» **Wypisane pozycje**

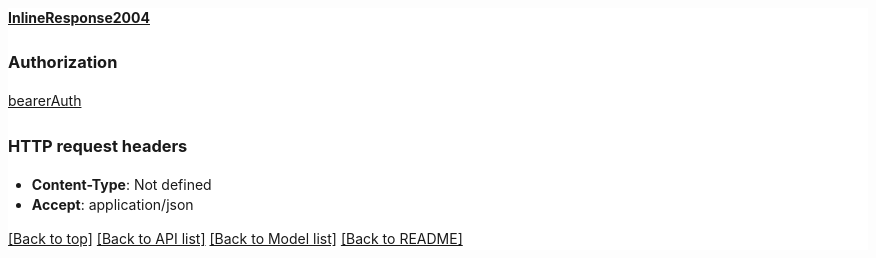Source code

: [**InlineResponse2004**](InlineResponse2004.md)

### Authorization

[bearerAuth](../README.md#bearerAuth)

### HTTP request headers

 - **Content-Type**: Not defined
 - **Accept**: application/json

[[Back to top]](#) [[Back to API list]](../README.md#documentation-for-api-endpoints) [[Back to Model list]](../README.md#documentation-for-models) [[Back to README]](../README.md)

» **Zadanie**
Przepisz wiersze od tego, który zawiera „- **Content-Type**: Not defined”, aż do końca pozycji włącznie, zastępując „application/json” przez „application/xml”. Wszystko inne pozostaw bez zmian.

» **Odpowiedź**
 - **Content-Type**: Not defined
 - **Accept**: application/xml

[[Back to top]](#) [[Back to API list]](../README.md#documentation-for-api-endpoints) [[Back to Model list]](../README.md#documentation-for-models) [[Back to README]](../README.md)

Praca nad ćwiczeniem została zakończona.